[Python-3000] The future of exceptions

Brett Cannon brett at python.org
Sun Sep 3 03:34:47 CEST 2006


On 9/2/06, Calvin Spealman <ironfroggy at gmail.com> wrote:
>
> On 9/2/06, Brett Cannon <brett at python.org> wrote:
> > Right, which is why the original suggestion came up in the first
> place.  It
> > would be nice to compartmentalize exceptions entirely, but the worry of
> > keeping a ont of memory alive for it needs to be addressed, especially
> if
> > exceptions are to be kept lightweight and usable for things other than
> > flagging errors.
> >
> > -Brett
>
> So, at issue is attaching tracebacks to exceptions keeps too much
> alive and thus makes exceptions too heavy?

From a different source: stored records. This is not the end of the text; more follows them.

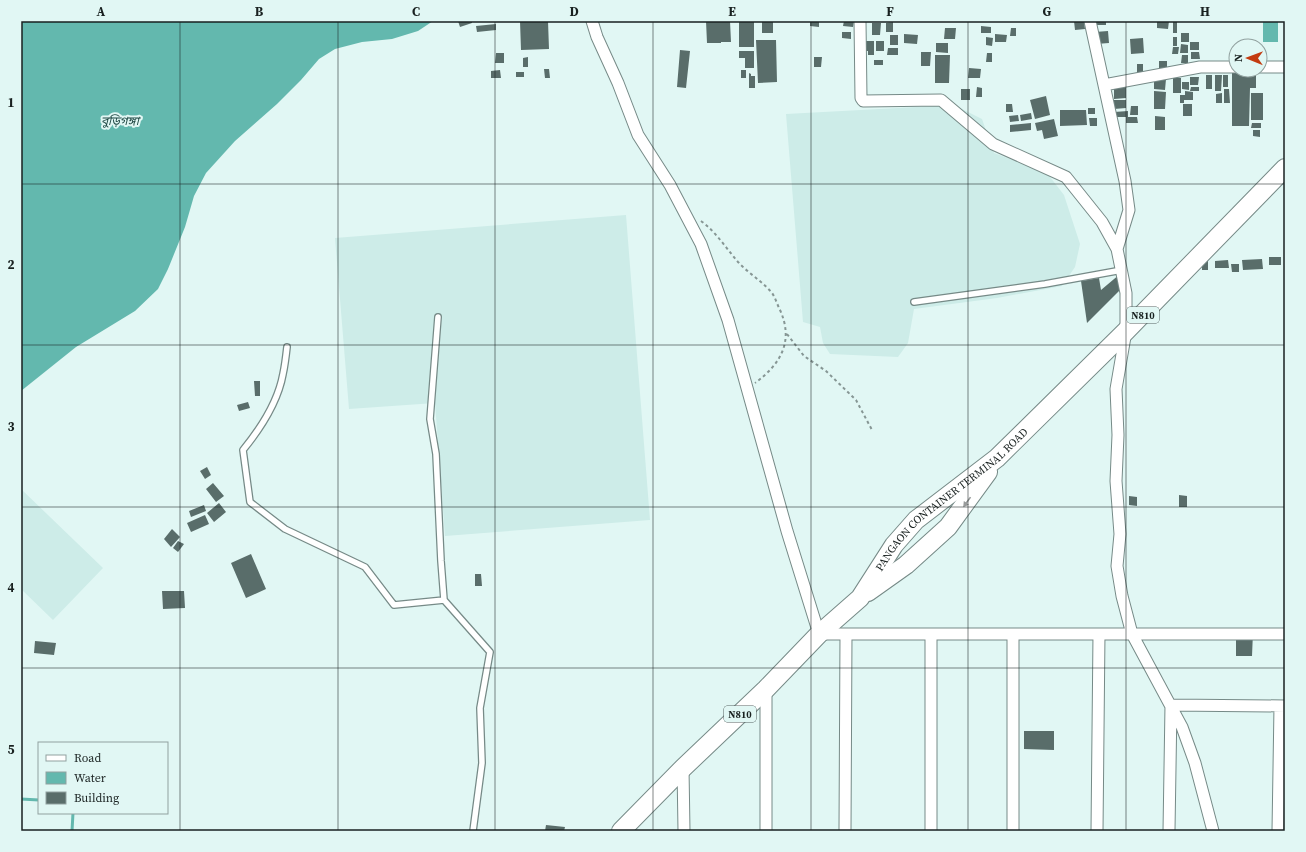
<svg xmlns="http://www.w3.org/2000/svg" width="1306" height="852" font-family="'Source Serif 4','Noto Sans Bengali',serif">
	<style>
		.built { fill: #cdece8 }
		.water { fill: #63b8ae }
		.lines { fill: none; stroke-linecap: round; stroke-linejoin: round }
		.stream { stroke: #63b8ae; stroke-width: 3 }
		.building { fill: #596d6a }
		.service-casing { stroke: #768a87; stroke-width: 8 }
		.minor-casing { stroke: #768a87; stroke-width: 13 }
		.trunk-casing { stroke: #768a87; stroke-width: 20 }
		.path { stroke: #869694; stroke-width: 2; stroke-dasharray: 3 3; stroke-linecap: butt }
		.service { stroke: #fff; stroke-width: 5.5 }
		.minor { stroke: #fff; stroke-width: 11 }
		.trunk { stroke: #fff; stroke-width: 18 }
		.oneway { fill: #989b9b }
		.grid { fill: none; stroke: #192120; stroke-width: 1; stroke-opacity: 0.55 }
		.labels { text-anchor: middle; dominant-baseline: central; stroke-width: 4; stroke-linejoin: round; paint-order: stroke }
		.shield { fill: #e1f7f4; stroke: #556160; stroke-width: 1 }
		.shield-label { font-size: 10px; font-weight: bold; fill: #192120 }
		.street-label { font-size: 11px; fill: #192120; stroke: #e1f7f4 }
		.water-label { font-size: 12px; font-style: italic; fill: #1f4743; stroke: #e1f7f4 }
		.neatline { fill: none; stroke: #192120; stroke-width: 1.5 }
		.grid-label { font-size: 13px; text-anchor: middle; font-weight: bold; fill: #192120 }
	</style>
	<rect width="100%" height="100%" fill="#e1f7f4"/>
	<path class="built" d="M954,105L982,119L994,153L1047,173L1064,195L1080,244L1075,267L1062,286L997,298L914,309L908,343L898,357L830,354L823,343L820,327L803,322L786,114Z
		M626,215L650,520L445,536L435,403L349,409L335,238Z
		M21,489L103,568L53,620L21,589Z"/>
	<path class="water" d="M21,21H433L418,31L392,39L362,42L335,49L319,59L301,80L277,104L235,141L206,173L194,196L185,227L168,269L158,289L135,311L76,347L21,391Z
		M1263,21H1278V42H1263Z"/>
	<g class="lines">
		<path class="stream" d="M21,799L39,800
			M72,831L73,813"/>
	</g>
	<path class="building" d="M458,21H472V23L460,27Z
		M520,21H548L549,49L521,50Z
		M706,21H730L731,42H721V25V43H707Z
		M810,21H819V27L810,26Z
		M844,21H854L853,27L843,26Z
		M1074,21H1084L1085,29L1075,30Z
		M1094,21H1106V25H1094Z
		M1157,21H1169L1168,29L1157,28Z
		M1173,21H1177V33H1173Z
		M739,22H754V47H739Z
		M762,22H773V33H762Z
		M893,22V32H886V23Z
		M872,23H881L880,35H872Z
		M496,24V30L477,32L476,26Z
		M981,26L991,27V33H981Z
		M945,28H956L955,39H944Z
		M1011,28H1016V36H1010Z
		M1108,31L1109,43L1096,44L1095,32Z
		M842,32H851V39L842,38Z
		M1181,33H1189V42H1181Z
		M904,34L918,35L917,44L904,43Z
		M995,34L1007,35L1006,42H995Z
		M890,35H898V45H890Z
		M986,37L993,38L992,46L986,45Z
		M1173,37H1177V46H1173Z
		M1143,38L1144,53L1131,54L1130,39Z
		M756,40H776L777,82L758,83Z
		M863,41H874V55H868V51H862Z
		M876,41H884V51H876Z
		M1190,42H1199V50H1190Z
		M936,43H948V53L936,52Z
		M1181,44L1188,45V53H1180Z
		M1173,47H1179L1178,54H1172Z
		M888,48H898V55H887Z
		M680,50L690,51L686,88L677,87Z
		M739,51H754V68H745V58H739Z
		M921,52H931L930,66H921Z
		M1191,52H1199L1200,59H1191Z
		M496,53H504V63H495Z
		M987,53H992V62H986Z
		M935,55H950L949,83H935Z
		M1182,55H1188V63H1181Z
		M528,57V67H523V58Z
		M814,57H822L821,67H814Z
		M874,60H883V65H874Z
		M1159,61H1167V68H1159Z
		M1137,64H1143V72H1137Z
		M969,68L981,69L980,78H968Z
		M544,69H549L550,78H545Z
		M500,70L501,78H491V71Z
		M741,70H746V78H741Z
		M516,72H524V77H516Z
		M749,73L751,74V76H755V88H749Z
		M1232,73H1256V88H1250L1249,126H1232Z
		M1206,75H1212V89H1206Z
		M1215,75H1222L1221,91H1215Z
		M1223,75H1228V87H1223Z
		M1173,77L1181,78V93H1173Z
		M1190,77H1199L1198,85H1190Z
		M1154,79H1166L1165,90L1154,89Z
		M1182,82H1189V90L1182,89Z
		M1114,84H1126V98L1114,99Z
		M977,87L982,88V97H976Z
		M1191,87H1199V91H1190Z
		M961,89H970V100H961Z
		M1224,89H1229L1230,103H1224Z
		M1154,91L1166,92L1165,109H1154Z
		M1185,91L1193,92V100H1184V103H1180V95H1185Z
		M1222,93V103H1216V94Z
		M1251,93H1263V120H1251Z
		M1046,96L1050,115L1035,119L1030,100Z
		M1113,100H1126V108L1114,109Z
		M1006,104H1012L1013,112H1006Z
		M1183,104H1192V116H1183Z
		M1131,106H1138V115H1130Z
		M1088,108H1095V114H1088Z
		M1060,110H1086L1087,125L1060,126Z
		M1128,111V117H1114V112Z
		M1031,113L1032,119L1021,121L1020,115Z
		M1018,115L1019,121L1010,122L1009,116Z
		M1155,116L1165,117V130H1155Z
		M1126,117H1137L1138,123H1126Z
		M1089,118H1097V126H1090Z
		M1054,119L1058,136L1044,139L1042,130L1037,131L1035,123Z
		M1031,123V130L1010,132V125Z
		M1252,123H1261V128H1251Z
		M1253,130H1260V137L1253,136Z
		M1269,257H1281V265H1269Z
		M1262,259L1263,269L1243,270L1242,260Z
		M1228,260L1229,268H1215V261Z
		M1202,261H1208V270H1202Z
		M1231,264H1239V272H1232Z
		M1120,274L1123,287L1087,323L1081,281L1099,278L1101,290Z
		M254,381H260V396H255Z
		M248,402L250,408L239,411L237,405Z
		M207,467L211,475L205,479L200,471Z
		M213,483L224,496L216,502L206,489Z
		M1179,495L1187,496V507H1179Z
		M1129,496L1137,497V506L1129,505Z
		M219,503L226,512L214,522L207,513Z
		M204,505L206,511L191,517L189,511Z
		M205,515L209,524L191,532L187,523Z
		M172,529L180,537L171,547L164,539Z
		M178,541L184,544L178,552L173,548Z
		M251,554L266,589L246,598L231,563Z
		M475,574H481L482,586H475Z
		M162,591H184L185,608L163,609Z
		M1236,632H1253L1252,656H1236Z
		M35,641L56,643L54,655L34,653Z
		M1024,731H1054V750L1024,749Z
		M546,825L565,827L564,831H545Z"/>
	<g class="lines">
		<g class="service-casing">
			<path id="service" d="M914,302L1045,284L1122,270
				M438,317L430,419L436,454L441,561L444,600L490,652L480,708L482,763L473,831
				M287,347C286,356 285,365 283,374C278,402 261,428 243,450L250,502L285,529L365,567L394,605L444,600"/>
		</g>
		<g class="minor-casing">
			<path id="minor" d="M592,21L597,37L618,83L638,135L670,185L701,244L728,320L787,531L819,634H1285
				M860,21L861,98L863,101L941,100L993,144L1066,177L1102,222L1117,249
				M1090,21L1125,181L1129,210L1117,249L1126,293V331L1116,389L1118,435L1116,481L1120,534L1117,566L1122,596L1132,634L1182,727L1195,763L1213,831
				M1260,67H1285
				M1104,85L1200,67H1236
				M931,634V831
				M683,768L684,831
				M766,831V689
				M845,831L846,634
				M1013,831V634
				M1097,831L1099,634
				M1169,831L1171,705L1285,706
				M1278,831L1280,706"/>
		</g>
		<g class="trunk-casing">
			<g id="trunk">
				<path d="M868,592L906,565L948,527L988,472"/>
				<path id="s1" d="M621,831L683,768L766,689L819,634L860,598L894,545L916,520L997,458L1126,331L1285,168"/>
			</g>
		</g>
		<path class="path" d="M701,221C716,232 726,248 738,262C748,273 762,281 772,293C775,297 777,304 780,310C794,341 781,364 755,383
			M787,334L804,356L826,371L856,400L872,430"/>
		<use href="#service" class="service"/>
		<use href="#minor" class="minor"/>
		<use href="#trunk" class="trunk"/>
	</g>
	<defs><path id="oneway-solid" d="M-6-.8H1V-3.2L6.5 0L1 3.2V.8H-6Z"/></defs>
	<use class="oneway" href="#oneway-solid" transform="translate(967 502) rotate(126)"/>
	<path class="grid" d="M180,21V831M338,21V831M495,21V831M653,21V831M811,21V831M968,21V831M1126,21V831M21,184H1285M21,345H1285M21,507H1285M21,668H1285"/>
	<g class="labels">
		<g class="shield">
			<rect x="1127" y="307" width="32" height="16" rx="3"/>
			<rect x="724" y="706" width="32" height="16" rx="3"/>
		</g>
		<g class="shield-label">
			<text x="1143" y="315">N810</text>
			<text x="740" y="714">N810</text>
		</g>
		<g class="street-label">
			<text stroke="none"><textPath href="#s1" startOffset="470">PANGAON CONTAINER TERMINAL ROAD</textPath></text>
		</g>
		<g class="water-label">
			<text x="120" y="121">বুড়িগঙ্গা</text>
		</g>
	</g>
	<rect width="1306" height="852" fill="none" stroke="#e1f7f4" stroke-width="44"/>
	<rect x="38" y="742" width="130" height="72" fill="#e1f7f4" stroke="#91a19f"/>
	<rect x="46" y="755" width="20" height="6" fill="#ffffff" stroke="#91a19f"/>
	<text x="74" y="762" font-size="12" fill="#192120">Road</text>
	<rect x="46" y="772" width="20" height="12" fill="#63b8ae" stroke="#91a19f"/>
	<text x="74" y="782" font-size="12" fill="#192120">Water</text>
	<rect x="46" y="792" width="20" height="12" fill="#596d6a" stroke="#91a19f"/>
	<text x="74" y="802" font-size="12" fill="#192120">Building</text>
	<g transform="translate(1248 58) rotate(271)"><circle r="19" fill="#e1f7f4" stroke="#91a19f"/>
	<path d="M0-3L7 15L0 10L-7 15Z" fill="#c33b10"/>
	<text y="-6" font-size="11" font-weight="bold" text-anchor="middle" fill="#192120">N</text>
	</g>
	<rect x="22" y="22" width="1262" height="808" class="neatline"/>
	<g class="grid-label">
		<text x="101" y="16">A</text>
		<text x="259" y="16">B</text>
		<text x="416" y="16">C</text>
		<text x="574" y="16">D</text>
		<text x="732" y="16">E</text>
		<text x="890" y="16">F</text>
		<text x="1047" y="16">G</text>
		<text x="1205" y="16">H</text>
		<text x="11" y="107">1</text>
		<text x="11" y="269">2</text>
		<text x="11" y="431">3</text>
		<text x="11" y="592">4</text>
		<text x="11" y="754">5</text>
	</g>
</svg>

Basically.  Memory usage goes up if you do this as it stands now.

If the traceback was passed
> to the exception constructor and then held as an attribute of the
> exception, any exception meant for "light" work (ie., not normal error
> flagging) could simply decided not to include the traceback, and so it
> would be destroyed, removing the weight from the exception. Similarly,
> tracebacks could have some lean() method to drop references to the
> frames.
>


Problem with that is you then lose any API guarantees of the traceback being
there, which would mean you would still need to keep around sys.exc_info().